Winnipeg Blue Bombers' head coach Tim Burke's first game went about as wrong as a debut possibly can, so his comments Wednesday in the wake of that 52-0 trouncing by Saskatchewan were perfectly apt. As Paul Friesen writes, Burke had a simple message for those who want to write off the 2-7 Bombers completely: "We're not dead, yet." Those words should sound awfully familiar:
Of course, the Bombers' situation isn't quite as bad as that of Black Plague-ravaged Europe, but it's not necessarily all that far off. Sunday's rout wasn't an outlier, but rather confirmation of many of the issues that have plagued Winnipeg all year, and as most of those are about the personnel rather than the schemes, it's very tough to see the Bombers making a radical turnaround and getting back to the Grey Cup game. Heck, even a playoff berth seems unrealistic at the moment; the worst record a CFL team's made the postseason with in a while is 8-10 (2010 B.C., 2011 Hamilton), and Winnipeg would have to go 6-3 (the best record in the league over the first half) to finish that well. It's not like the Bombers are losing close ones, either, as they've conceded a league-high 296 points while scoring a league-low 176. It's worth pointing out that despite his protests, the "not-dead-yet" man was eventually bashed in the head and put on the cart in the film, a fate that may still await Winnipeg's season. However, there's always a chance, particularly if their team can come out with a snappy Broadway song-and-dance number:
At the moment, the Bombers' chief concern might be their shortage of offensive weaponry. In lieu of such diverse elements as fear, surprise and fanatical loyalty to the Pope, the Bombers have been unable to find consistent blockers, passers or rushers.

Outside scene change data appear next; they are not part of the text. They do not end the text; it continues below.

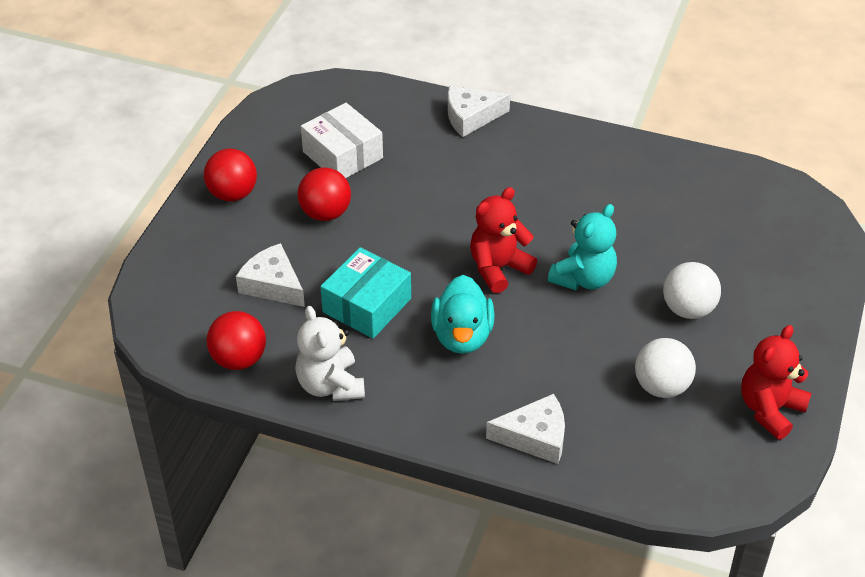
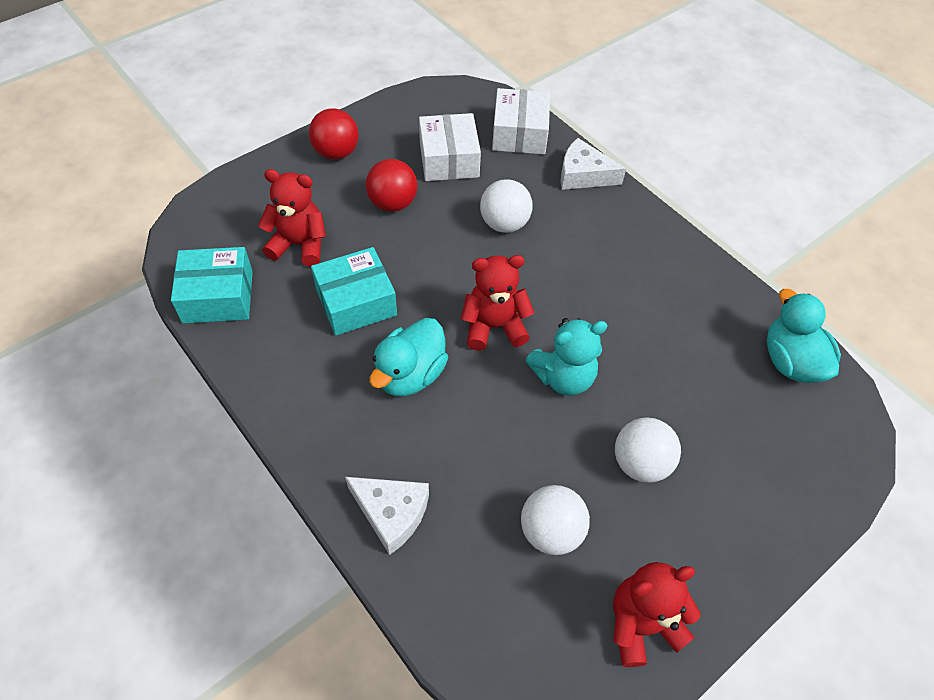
camera: 30 degrees right, 10 degrees up
(239, 359) = (218, 296): red ball -> turquoise box
(272, 284) = (299, 245): white cheese -> red teddy bear
(330, 385) = (265, 360): white teddy bear -> none
(386, 106) = (519, 134): none -> white box
(438, 186) = (504, 224): none -> white ball
(740, 186) = (790, 361): none -> turquoise duck

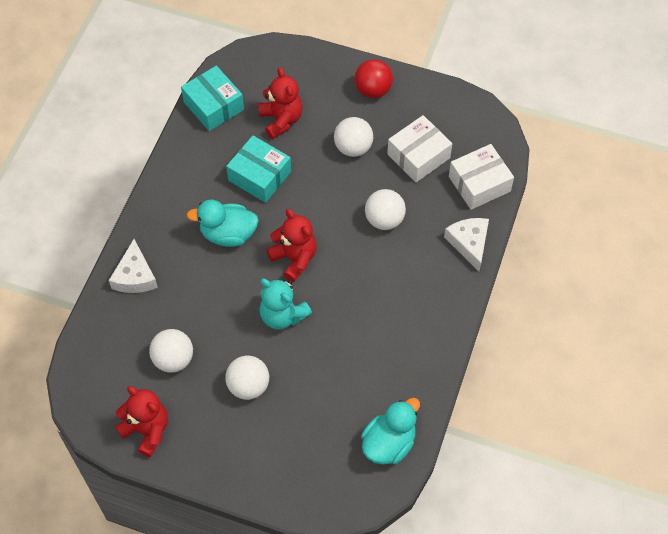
camera: 60 degrees right, 5 degrees up
(393, 203) = (353, 147): red ball -> white ball

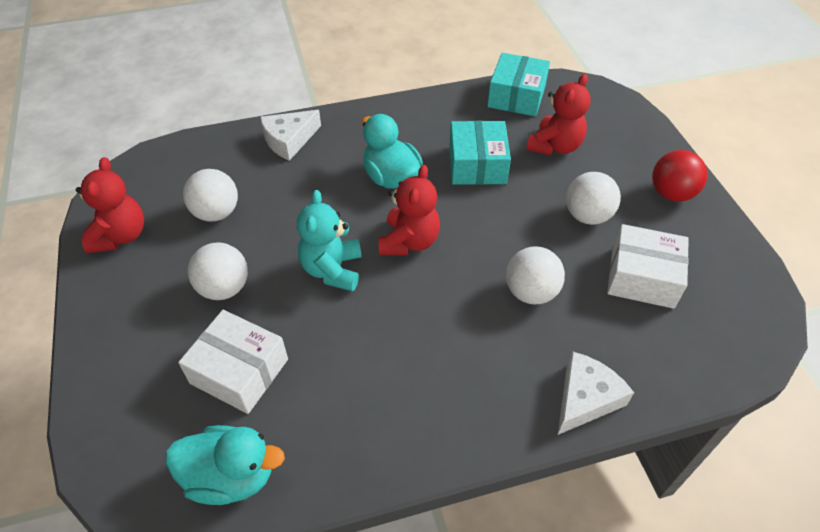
camera: 55 degrees right, 10 degrees down
(479, 184) = (675, 359): white box -> white box (239, 371)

The most hope may be at quarterback, where Joey Elliott has had promising moments (even if he didn't show much in the fiasco against Saskatchewan), but he needs help to stay on his feet. The Winnipeg offensive line had surrendered a league-high 23 sacks heading into Sunday's contest, and the Bombers' quarterbacks were continuously under pressure against the Riders, even if they were only taken down twice. Winnipeg general manager Joe Mack isn't going to be sacked yet, but you can't say the same about the Bombers' pivots. They've also struggled in the run game; Chad Simpson has been very underwhelming, and one of Mack's chief failures has to be the lack of solid running back depth he's brought in (and there are plenty of talented, veteran RBs out there, either as backups or as free agents), but the world's best running back can't do much without good blocking. Burke can insist that the Bombers aren't yet completely dead, and given the history of weird turnarounds in the CFL, he might just have a bit of a point, but you'll have to forgive opposing teams if they respond with another line from the film, "What are you going to do, bleed on me?"